The Supreme Court recently declined to review the Seventh Circuit’s ruling in Mussat v. IQVIA, Inc., 953 F.3d 441 (7th Cir. 2020), which found that the logic of Bristol-Myers Squibb Co. v. Superior Court of California, 582 US (2017) did not apply to class actions and therefore that a federal court in Illinois somehow had specific personal jurisdiction over the individual claims of unnamed class members who had no connection whatsoever to that forum state.
In Bristol-Myers, the Supreme Court held that federal courts do not have specific personal jurisdiction over the nonresidents’ claims merely because resident plaintiffs “allegedly sustained the same injuries as did the nonresidents.” The defendant in Mussat argued that the holding in Bristol-Myers (a mass action) should apply with equal force to its case (a class action). As our regular readers know, this argument makes abundant sense but has seen varying levels of success. In Mussat, the Seventh Circuit ultimately held that the “principles announced in Bristol-Myers do not apply to the case of a nationwide class action filed in federal court under a federal statute.” It did not, however, address the effects of Rule 82 and the Rules Enabling Act, which provide that the parties’ rights and the courts’ jurisdiction are not changed—much less enlarged—simply because a plaintiff purports to invoke a particular rule of procedure. See Fed. R. Civ. P. 82 (“These rules do not extend or limit the jurisdiction of the district courts or the venue of actions in those courts.”); 28 U.S.C. § 2072(b) (“Such rules shall not abridge, enlarge or modify any substantive right.”).

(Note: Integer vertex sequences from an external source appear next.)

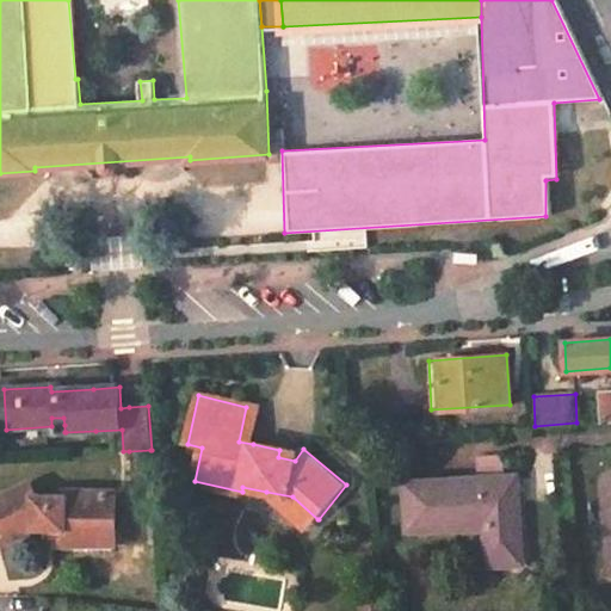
[(253,444),(260,409),(246,407),(239,442),(253,444)]
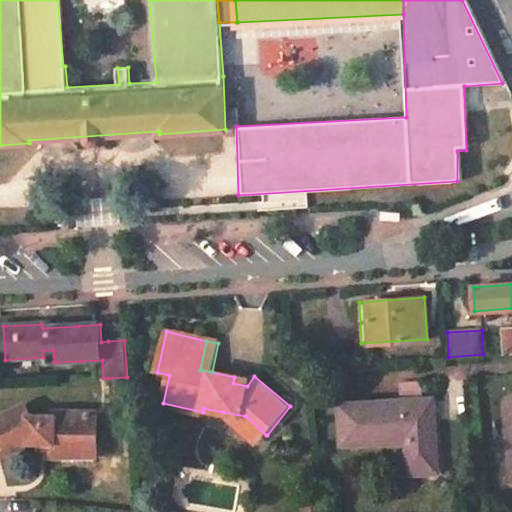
[(402,443),(406,475),(436,473),(430,399),(358,405),(334,407),(338,448),(361,446),(402,443)]
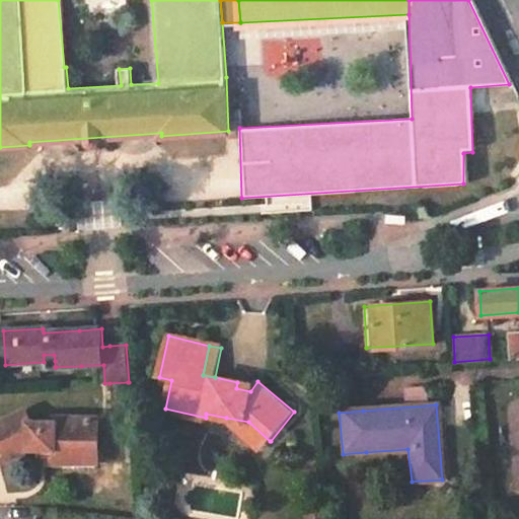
[(99,416),(54,416),(54,419),(54,421),(29,421),(24,411),(0,422),(0,439),(9,456),(29,446),(38,446),(54,446),(54,454),(54,458),(77,459),(77,448),(98,448),(99,416)]
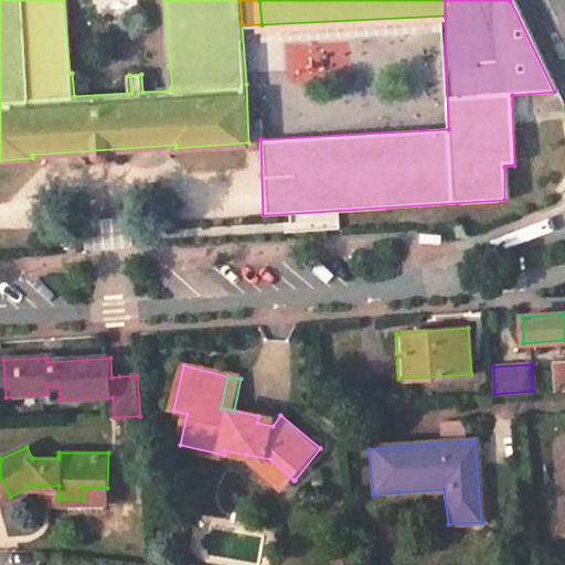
[(270,459),(246,455),(288,490),(295,480),(294,480),(270,459)]
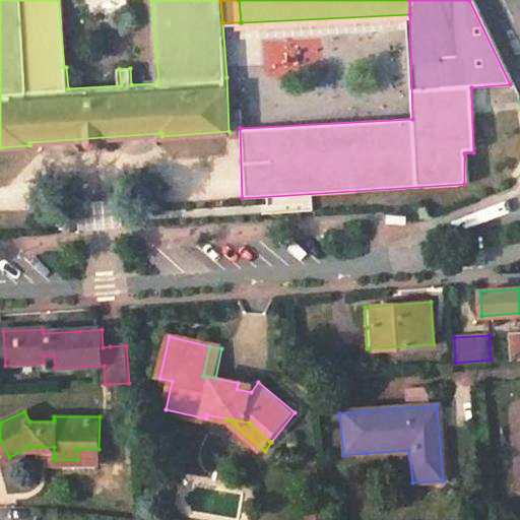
[(99,449),(77,449),(77,460),(99,460),(99,449)]
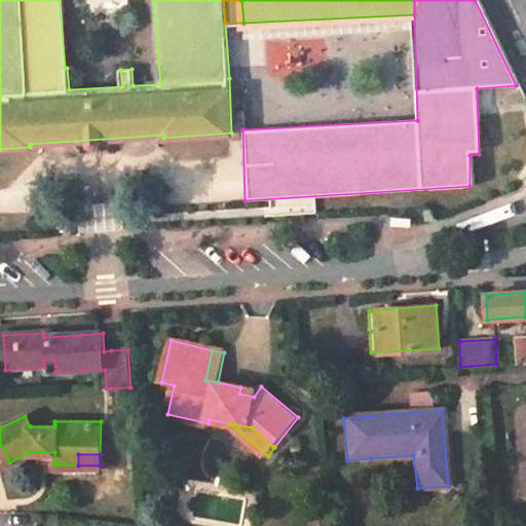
[(328,525),(327,513),(306,515),(306,525),(328,525)]
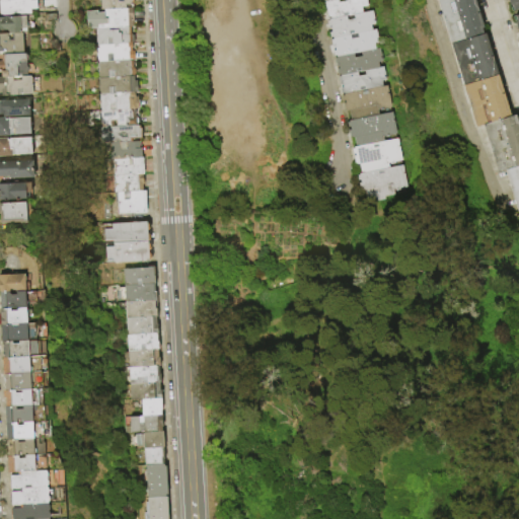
[(36,0),(36,9),(29,9),(29,14),(0,14),(0,0),(36,0)]
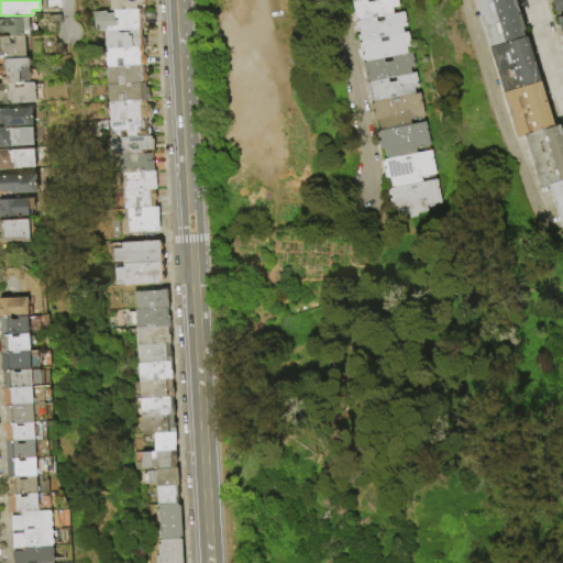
[(144,0),(144,6),(143,6),(143,7),(136,8),(136,11),(112,12),(108,12),(108,2),(106,2),(105,0),(144,0)]
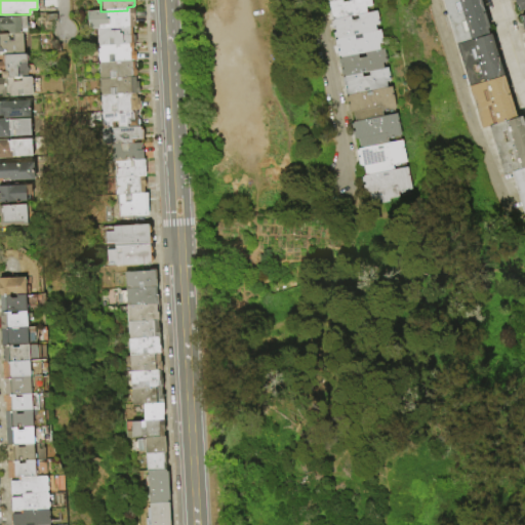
[(332,22),(330,22),(327,3),(340,0),(369,0),(370,7),(364,8),(365,14),(332,22)]
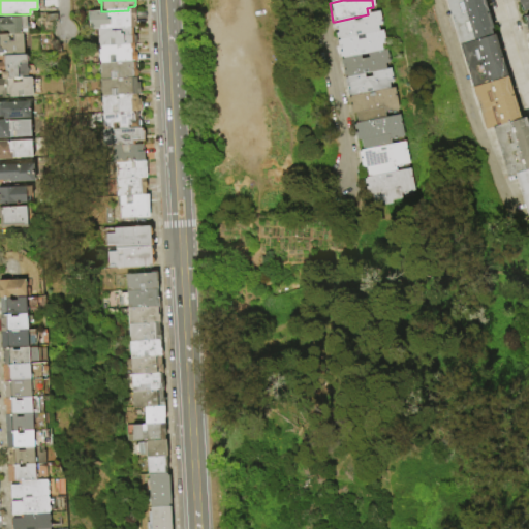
[(454,43),(439,1),(441,0),(477,0),(489,31),(454,43)]
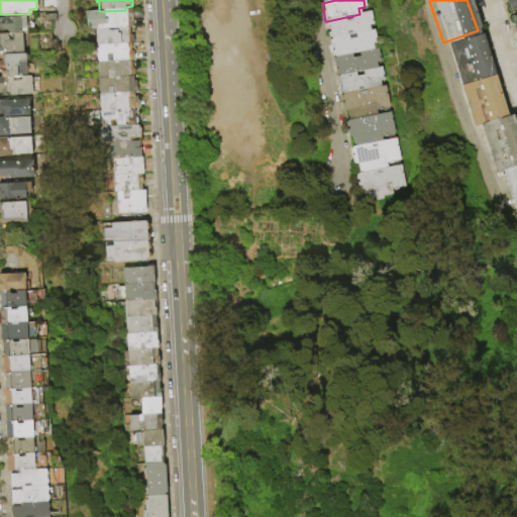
[(503,0),(516,0),(516,11),(510,13),(508,7),(506,8),(503,0)]
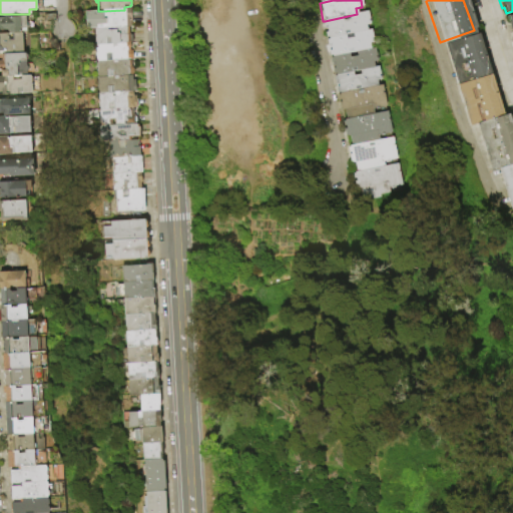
[(124,10),(129,10),(130,27),(128,28),(94,29),(85,30),(84,12),(95,12),(95,13),(102,13),(102,11),(124,10)]
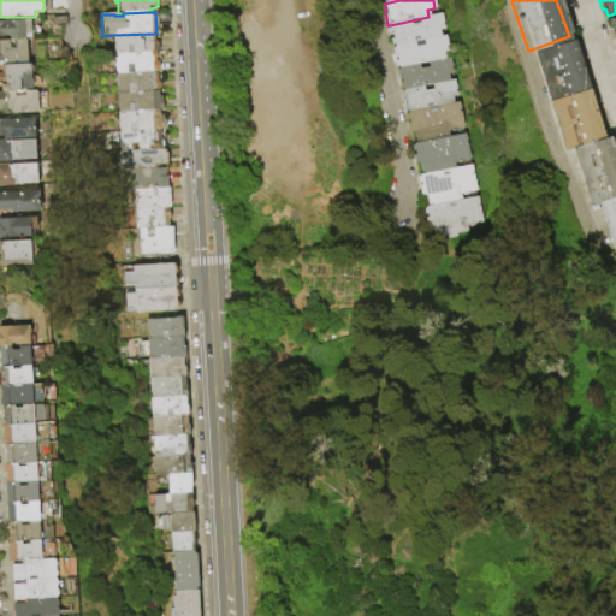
[(394,47),(394,46),(390,46),(389,40),(392,39),(391,35),(389,35),(386,27),(390,25),(428,17),(440,15),(444,30),(439,31),(440,37),(394,47)]
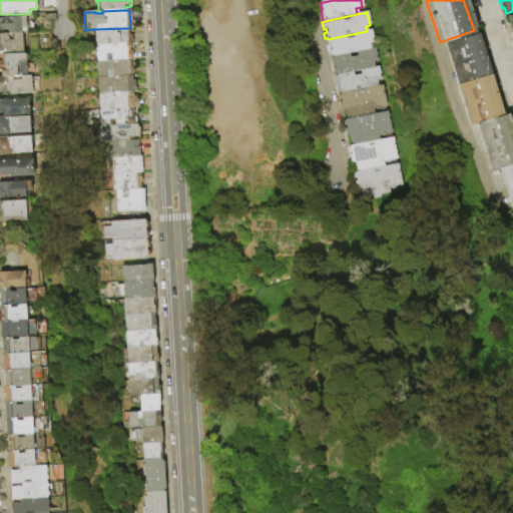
[(0,16),(25,16),(26,32),(22,32),(13,33),(8,33),(7,33),(7,29),(4,29),(4,30),(0,30),(0,16)]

Of course, a denial of certiorari is not the same as a decision on the merits. It may well be, then, that the Supreme Court will take this issue up in the future—perhaps after more circuit courts have weighed in. Regardless, TCPA defendants should continue to look closely at whether courts have jurisdiction in a given case and should raise jurisdictional defects when appropriate.